Hier belegt ein Textvergleich zwischen dem nach Baufertigstellung beurkundeten Angebot der Käuferin H.

(URNr. .) mit dem vor Fertigstellung beurkundeten Angebot der Eheleute M. vom 19.02.2008 (URNr. …) betreffend andere Einheiten derselben Anlage, dass bedeutende, den Lauf der Zwei-Wochen-Frist tangierende Änderungen vorgenommen wurden.

108

Im angebotenen Bauträgervertrag (Abschnitt B. der Urkunde .) ist unter Ziff. II. („Verkauf, Bauverpflichtung“) formuliert:

"... 2. Der Verkäufer verpflichtet sich, den Vertragsgegenstand gemäß Baubeschreibung und Bauplänen (die der Teilungserklärung und die dieser Urkunde beigefügten, vorgelegten und genehmigte Pläne, wobei bei einem Widerspruch die dieser Urkunde beigefügten Pläne den der Teilungserklärung beigefügten Pläne vorgehen) nach den anerkannten Regeln der Baukunst schlüsselfertig zu erstellen. DIN-Vorschriften bezüglich Schalldämmung (Wände und Decken) sind jedoch aus technischen Gründen nicht maßgebend.
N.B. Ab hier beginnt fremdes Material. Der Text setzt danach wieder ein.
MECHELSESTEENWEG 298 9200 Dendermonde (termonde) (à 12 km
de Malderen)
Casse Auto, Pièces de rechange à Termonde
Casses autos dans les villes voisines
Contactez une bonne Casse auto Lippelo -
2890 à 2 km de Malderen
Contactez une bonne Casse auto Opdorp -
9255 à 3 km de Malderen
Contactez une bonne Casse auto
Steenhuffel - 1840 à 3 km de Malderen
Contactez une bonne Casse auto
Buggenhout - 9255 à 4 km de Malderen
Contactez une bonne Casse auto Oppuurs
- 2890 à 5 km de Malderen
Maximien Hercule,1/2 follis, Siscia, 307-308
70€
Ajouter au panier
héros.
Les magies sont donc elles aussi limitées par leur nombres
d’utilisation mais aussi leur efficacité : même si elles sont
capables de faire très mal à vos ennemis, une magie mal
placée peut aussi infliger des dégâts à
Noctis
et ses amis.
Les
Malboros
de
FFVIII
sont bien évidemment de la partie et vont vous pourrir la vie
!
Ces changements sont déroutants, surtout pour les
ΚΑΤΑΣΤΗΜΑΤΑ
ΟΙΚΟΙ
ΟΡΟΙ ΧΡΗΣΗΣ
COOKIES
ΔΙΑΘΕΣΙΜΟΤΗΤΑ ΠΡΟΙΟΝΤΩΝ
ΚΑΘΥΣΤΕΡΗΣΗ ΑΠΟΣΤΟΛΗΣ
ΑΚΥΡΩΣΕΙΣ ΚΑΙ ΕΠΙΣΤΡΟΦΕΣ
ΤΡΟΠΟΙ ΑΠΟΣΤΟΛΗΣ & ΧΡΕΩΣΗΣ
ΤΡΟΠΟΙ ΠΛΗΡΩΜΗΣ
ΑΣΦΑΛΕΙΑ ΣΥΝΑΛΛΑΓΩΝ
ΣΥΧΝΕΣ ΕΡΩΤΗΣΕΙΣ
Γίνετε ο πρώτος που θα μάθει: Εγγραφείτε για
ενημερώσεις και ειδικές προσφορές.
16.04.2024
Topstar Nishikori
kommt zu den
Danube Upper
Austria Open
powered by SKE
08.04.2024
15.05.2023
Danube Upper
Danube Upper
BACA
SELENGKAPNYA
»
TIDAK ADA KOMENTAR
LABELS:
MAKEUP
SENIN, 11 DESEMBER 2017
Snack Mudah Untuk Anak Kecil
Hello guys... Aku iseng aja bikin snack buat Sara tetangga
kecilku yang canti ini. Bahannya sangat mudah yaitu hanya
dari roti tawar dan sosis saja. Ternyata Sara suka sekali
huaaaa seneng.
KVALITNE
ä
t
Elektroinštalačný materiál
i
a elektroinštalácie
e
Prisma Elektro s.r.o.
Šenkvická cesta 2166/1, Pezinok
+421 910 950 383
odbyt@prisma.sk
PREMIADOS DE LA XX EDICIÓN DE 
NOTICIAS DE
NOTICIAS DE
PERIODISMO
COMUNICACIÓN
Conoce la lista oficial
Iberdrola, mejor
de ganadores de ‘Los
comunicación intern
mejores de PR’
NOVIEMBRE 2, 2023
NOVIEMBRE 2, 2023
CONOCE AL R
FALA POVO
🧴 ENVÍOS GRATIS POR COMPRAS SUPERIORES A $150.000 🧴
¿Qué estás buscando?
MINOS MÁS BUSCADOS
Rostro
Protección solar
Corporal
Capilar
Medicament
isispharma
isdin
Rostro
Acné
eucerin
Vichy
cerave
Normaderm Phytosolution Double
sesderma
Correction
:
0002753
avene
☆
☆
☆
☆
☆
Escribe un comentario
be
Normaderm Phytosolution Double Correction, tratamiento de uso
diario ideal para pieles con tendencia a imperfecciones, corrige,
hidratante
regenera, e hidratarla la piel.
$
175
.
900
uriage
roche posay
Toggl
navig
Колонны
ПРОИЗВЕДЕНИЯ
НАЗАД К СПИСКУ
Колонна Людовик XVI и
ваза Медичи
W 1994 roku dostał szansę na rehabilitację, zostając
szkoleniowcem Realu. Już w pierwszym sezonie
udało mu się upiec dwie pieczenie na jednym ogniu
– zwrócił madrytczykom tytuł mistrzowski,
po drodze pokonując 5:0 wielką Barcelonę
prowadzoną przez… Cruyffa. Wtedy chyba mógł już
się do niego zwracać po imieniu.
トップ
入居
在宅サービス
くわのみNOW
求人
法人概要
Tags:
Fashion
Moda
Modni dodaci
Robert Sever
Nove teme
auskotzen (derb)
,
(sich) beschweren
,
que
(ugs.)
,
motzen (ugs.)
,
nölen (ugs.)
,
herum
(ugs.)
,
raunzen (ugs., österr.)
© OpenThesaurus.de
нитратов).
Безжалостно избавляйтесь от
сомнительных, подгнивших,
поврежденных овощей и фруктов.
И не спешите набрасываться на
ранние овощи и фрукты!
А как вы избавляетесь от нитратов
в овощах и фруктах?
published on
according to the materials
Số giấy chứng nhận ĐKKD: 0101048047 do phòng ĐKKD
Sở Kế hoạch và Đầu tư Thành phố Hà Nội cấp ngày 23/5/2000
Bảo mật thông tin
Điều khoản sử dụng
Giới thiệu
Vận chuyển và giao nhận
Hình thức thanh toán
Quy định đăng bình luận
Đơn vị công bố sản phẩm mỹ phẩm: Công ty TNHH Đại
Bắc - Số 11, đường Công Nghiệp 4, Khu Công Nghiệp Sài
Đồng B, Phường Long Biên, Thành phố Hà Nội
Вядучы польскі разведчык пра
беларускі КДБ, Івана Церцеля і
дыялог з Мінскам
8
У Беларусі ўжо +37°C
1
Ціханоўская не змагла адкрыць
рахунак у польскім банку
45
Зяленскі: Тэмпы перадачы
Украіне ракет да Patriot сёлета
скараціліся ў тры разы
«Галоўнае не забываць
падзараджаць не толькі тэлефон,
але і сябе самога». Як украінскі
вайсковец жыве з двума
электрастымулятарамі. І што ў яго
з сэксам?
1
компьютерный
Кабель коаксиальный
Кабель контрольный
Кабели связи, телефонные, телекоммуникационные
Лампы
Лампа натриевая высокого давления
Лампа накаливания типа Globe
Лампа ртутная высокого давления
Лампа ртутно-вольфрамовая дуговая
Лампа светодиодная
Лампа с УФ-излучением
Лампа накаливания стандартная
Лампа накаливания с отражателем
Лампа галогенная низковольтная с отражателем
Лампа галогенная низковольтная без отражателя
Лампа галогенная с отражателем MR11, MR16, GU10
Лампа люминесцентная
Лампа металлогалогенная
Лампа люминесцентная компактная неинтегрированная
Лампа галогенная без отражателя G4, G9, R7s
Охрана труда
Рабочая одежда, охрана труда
Bei Abweichungen hat die Baubeschreibung Vorrang vor den Plänen. Soweit Leistungen durch diese Urkunde (i. V. m. der Teilungserklärung und den Plänen) nicht genug bestimmt sein sollten, sind sie ortsüblich und angemessen zu erbringen, was nach billigem Ermessen der Verkäufer bestimmt.

Der Verkäufer darf von der Baubeschreibung und den Bauplänen nur abweichen, soweit dies der Erfüllung behördlicher Auflagen dient oder technisch bzw. wirtschaftlich notwendig oder zweckmäßig ist.

Abweichungen dürfen sich jedoch nicht wert- und gebrauchsmindernd auswirken und müssen dem Käufer zumutbar sein.